Ten dzień w środku lata, dokładnie 2 Arodusa 4713AR zapowiadał się dla Shalii również całkiem zwyczajnie, choć ludzie skarżą się, że jest nienaturalnie zimno jak na tą porę roku. Tak jak inni mieszkańcy Heldren wyszła o poranku na plac główny, na którym stał posąg pięknej kobiety nazywanej przez mieszkańców "Pani", kiedy to od południa nadchodził potężny człowiek w sile wieku o długich blond włosach splecionych w ulfeńskie warkocze oraz z długą brodą. Twarz miał zakrwawioną. Podpierał się na dość solidnym kiju. Ubrany był jedynie w granatową koszulę, lniane spodnie i skórzane buty. W drugiej ręce trzymał długi miecz. Widząc, że przykuł uwagę mieszkańców - padł na ziemię bez przytomności. Łowczyni przypomniała sobie wtedy przepowiednię, jaką obdarzyła mieszkańców Stara Matka Teodora: "Nadejdzie mróz - zwiastun mrocznych czasów, a wszystko się zacznie, kiedy mężczyna przyjdzie do osady."

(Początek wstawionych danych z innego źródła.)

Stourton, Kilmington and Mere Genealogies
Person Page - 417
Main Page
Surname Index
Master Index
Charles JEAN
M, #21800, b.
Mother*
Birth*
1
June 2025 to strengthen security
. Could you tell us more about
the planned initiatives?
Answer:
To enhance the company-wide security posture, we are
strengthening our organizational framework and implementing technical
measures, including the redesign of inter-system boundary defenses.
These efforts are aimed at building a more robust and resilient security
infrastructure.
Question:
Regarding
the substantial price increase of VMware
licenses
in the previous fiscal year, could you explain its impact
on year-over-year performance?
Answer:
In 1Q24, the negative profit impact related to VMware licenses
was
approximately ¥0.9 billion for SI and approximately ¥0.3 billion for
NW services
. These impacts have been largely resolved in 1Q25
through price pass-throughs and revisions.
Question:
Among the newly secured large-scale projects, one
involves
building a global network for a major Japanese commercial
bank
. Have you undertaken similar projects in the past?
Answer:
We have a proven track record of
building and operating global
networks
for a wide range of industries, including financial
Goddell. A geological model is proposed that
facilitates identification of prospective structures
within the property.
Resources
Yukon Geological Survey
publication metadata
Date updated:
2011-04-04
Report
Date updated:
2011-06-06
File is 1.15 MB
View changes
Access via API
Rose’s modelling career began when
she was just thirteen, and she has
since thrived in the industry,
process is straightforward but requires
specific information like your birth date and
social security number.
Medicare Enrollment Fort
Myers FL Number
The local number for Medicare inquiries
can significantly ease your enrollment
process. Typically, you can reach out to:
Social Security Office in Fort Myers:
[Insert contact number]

Następnego dnia ludzie rozmawiali tylko o tym, co się może wydarzyć i jakie to rzeczy mogą zakłócić ich spokojne życie. Lękliwie spoglądali na południe, w stronę ponoć zaśnieżonego lasu. Mężczyzna, który zawitał do osady, był teraz leczony u tutejszej zielarki o imieniu Tessarea Willowbark. Ma poważne odmrożenia. Mówi się, że był jednym z ochroniarzy Lady Argentei Malassene i że jest jedynym, który przeżył atak na karawanę przeprowadzony przez bandytów i dziwne stworzenia na krawędzi Lasu Granicznego. Niektórzy boją się, że to sprawka magii i boją się, że maczali w tym palce agenci Qadiranu.

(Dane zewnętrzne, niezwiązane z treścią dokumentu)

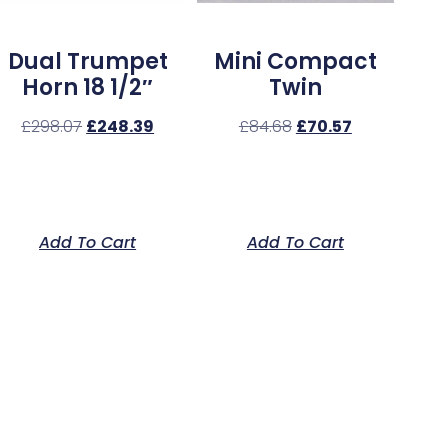
Dual Trumpet
Mini Compact
Horn 18 1/2″
Twin
£
298.07
£
248.39
£
84.68
£
70.57
Add To Cart
Add To Cart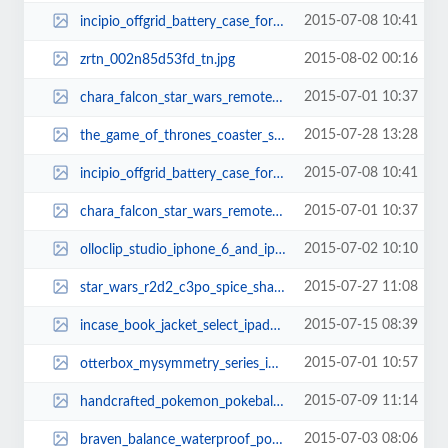
2015-07-08 10:41
incipio_offgrid_battery_case_for_galaxy_s6_and_s6_edge_3.jpg
2015-08-02 00:16
zrtn_002n85d53fd_tn.jpg
2015-07-01 10:37
chara_falcon_star_wars_remote_controlled_millennium_falcon_xwing_and_tie_figh...
2015-07-28 13:28
the_game_of_thrones_coaster_set_shows_off_9_engraved_house_sigils_thumb.jpg
2015-07-08 10:41
incipio_offgrid_battery_case_for_galaxy_s6_and_s6_edge_1.jpg
2015-07-01 10:37
chara_falcon_star_wars_remote_controlled_millennium_falcon_xwing_and_tie_figh...
2015-07-02 10:10
olloclip_studio_iphone_6_and_iphone_6_plus_cases_3.jpg
2015-07-27 11:08
star_wars_r2d2_c3po_spice_shaker_set_thumb.jpg
2015-07-15 08:39
incase_book_jacket_select_ipad_air_2_case_1.jpg
2015-07-01 10:57
otterbox_mysymmetry_series_iphone_6_case_with_swappable_inserts_thumb.jpg
2015-07-09 11:14
handcrafted_pokemon_pokeball_silver_necklace_3.jpg
2015-07-03 08:06
braven_balance_waterproof_portable_bluetooth_speaker_3.jpg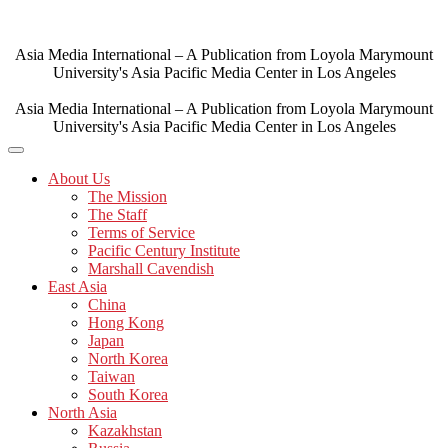
Skip
to
content
Asia Media International – A Publication from Loyola Marymount
University's Asia Pacific Media Center in Los Angeles
Asia Media International – A Publication from Loyola Marymount
University's Asia Pacific Media Center in Los Angeles
About Us
The Mission
The Staff
Terms of Service
Pacific Century Institute
Marshall Cavendish
East Asia
China
Hong Kong
Japan
North Korea
Taiwan
South Korea
North Asia
Kazakhstan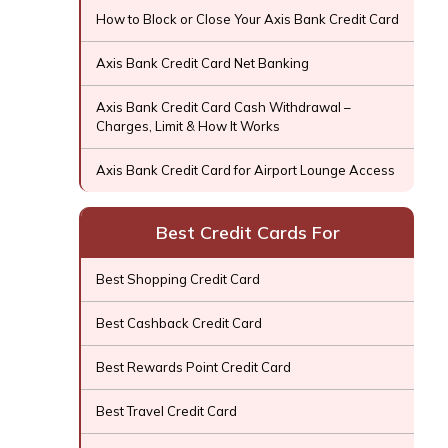
How to Block or Close Your Axis Bank Credit Card
Axis Bank Credit Card Net Banking
Axis Bank Credit Card Cash Withdrawal –
Charges, Limit & How It Works
Axis Bank Credit Card for Airport Lounge Access
Best Credit Cards For
Best Shopping Credit Card
Best Cashback Credit Card
Best Rewards Point Credit Card
Best Travel Credit Card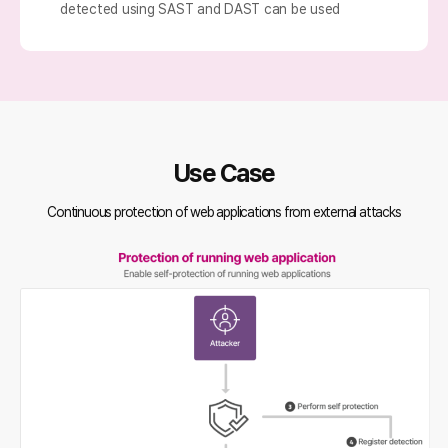
detected using SAST and DAST can be used
Use Case
Continuous protection of web applications from external attacks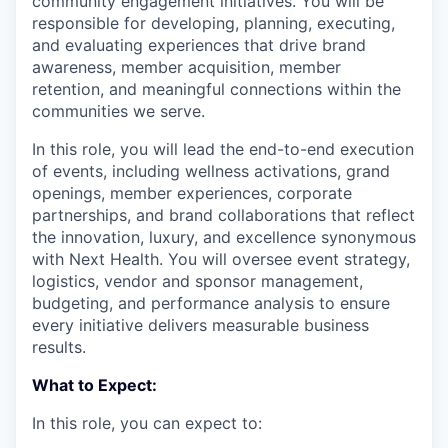
community engagement initiatives. You will be
responsible for developing, planning, executing,
and evaluating experiences that drive brand
awareness, member acquisition, member
retention, and meaningful connections within the
communities we serve.
In this role, you will lead the end-to-end execution
of events, including wellness activations, grand
openings, member experiences, corporate
partnerships, and brand collaborations that reflect
the innovation, luxury, and excellence synonymous
with Next Health. You will oversee event strategy,
logistics, vendor and sponsor management,
budgeting, and performance analysis to ensure
every initiative delivers measurable business
results.
What to Expect:
In this role, you can expect to:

Shalia akurat była teraz na placu, kiedy słyszała, że Stary Dansby rozmawia z Ionnią Teppen, tutejszą radną. Ten starszy człowiek był rolnikiem i miał swoją farmę najbliżej Lasu Granicznego. Ze łzami w oczach żalił się, że połowa jego plonów umarła, a druga połowa oraz zapasy ze spichlerza zostały skradzione.